Do not use static initialization to register modules (#1422)
ERROR: ... Unknown authentication scheme 'ntlm'.
When a translation unit does not contain main() and its code is not used
by the rest of the executable, the linker may exclude that translation
unit from the executable. This exclusion by LTO may happen even if that
code _is_ used to initialize static variables in that translation unit:
"If no variable or function is odr-used from a given translation unit,
the non-local variables defined in that translation unit may never be
initialized"[^1].
For example, src/auth/ntlm/Scheme.o translation unit contains nothing
but NtlmAuthRr class definition and static initialization code. The
linker knows that the rest of Squid does not use NtlmAuthRr and excludes
that translation unit from the squid executable, effectively disabling
NTLM module registration required to parse "auth_param ntlm" directives.
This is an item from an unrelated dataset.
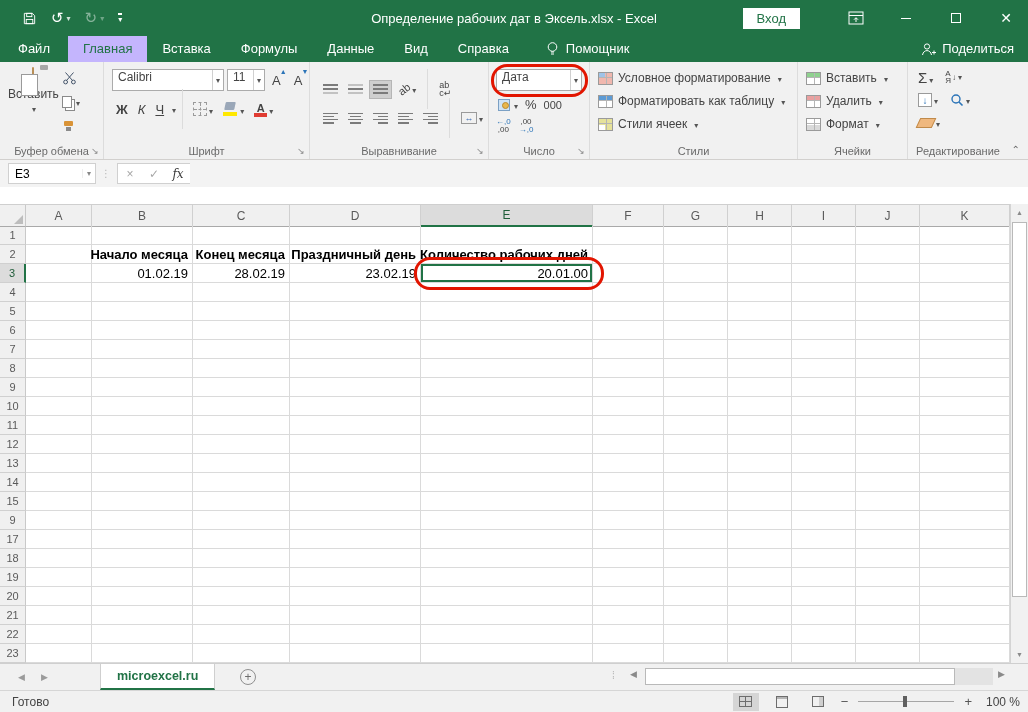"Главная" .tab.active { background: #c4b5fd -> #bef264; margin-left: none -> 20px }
The problem does affect existing NTLM module, and may affect any future
module code as we reduce module's external footprint. This change
converts all RegisteredRunner registrations from using side effects of
static initialization to explicit registration calls from SquidMain().
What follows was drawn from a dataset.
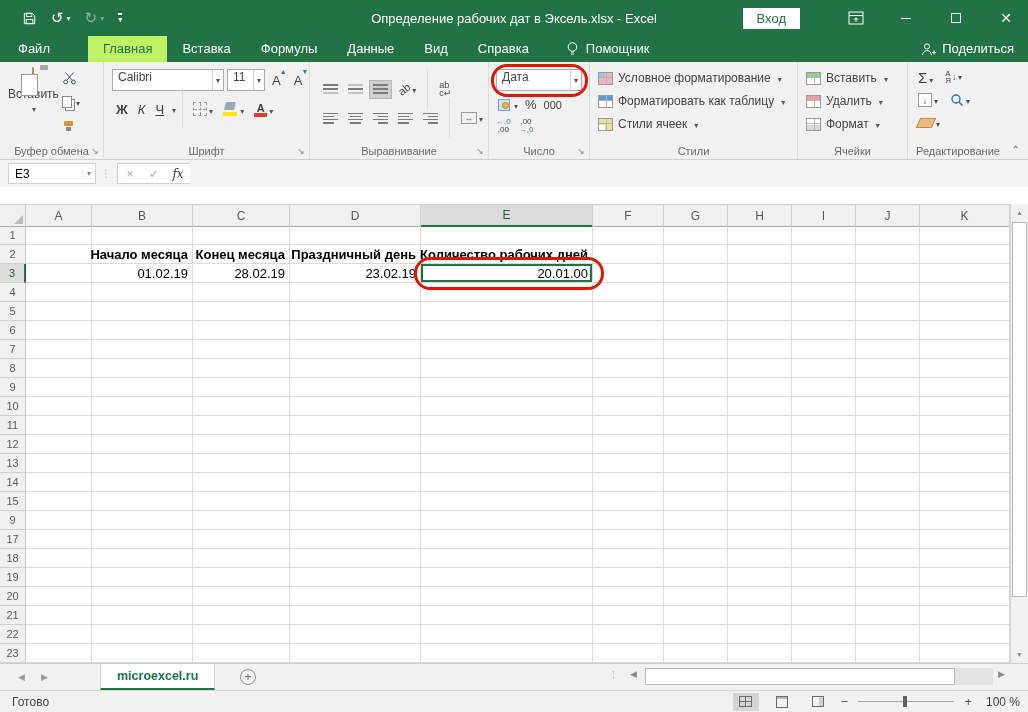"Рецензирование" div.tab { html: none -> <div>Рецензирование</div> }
Relying on "life before main()" is a design bug. This PR fixes that bug
with respect to RegisteredRunner registrations.
Due to indeterminate C++ static initialization order, no module can
require registration before main() starts. Thus, moving registration
timing to the beginning of SquidMain() should have no negative effects.
The new registration API still does not expose main.cc to any module
details (other than the name of the registration function itself). We
still do not need to #include any module headers into main.cc. Compiler
or linker does catch most typos in RegisteredRunner names.
Unfortunately, explicit registration still cannot prevent bugs where we
forget to register a module or fail to register a module due to wrong
registration code guards. Eventually, CI will expose such bugs.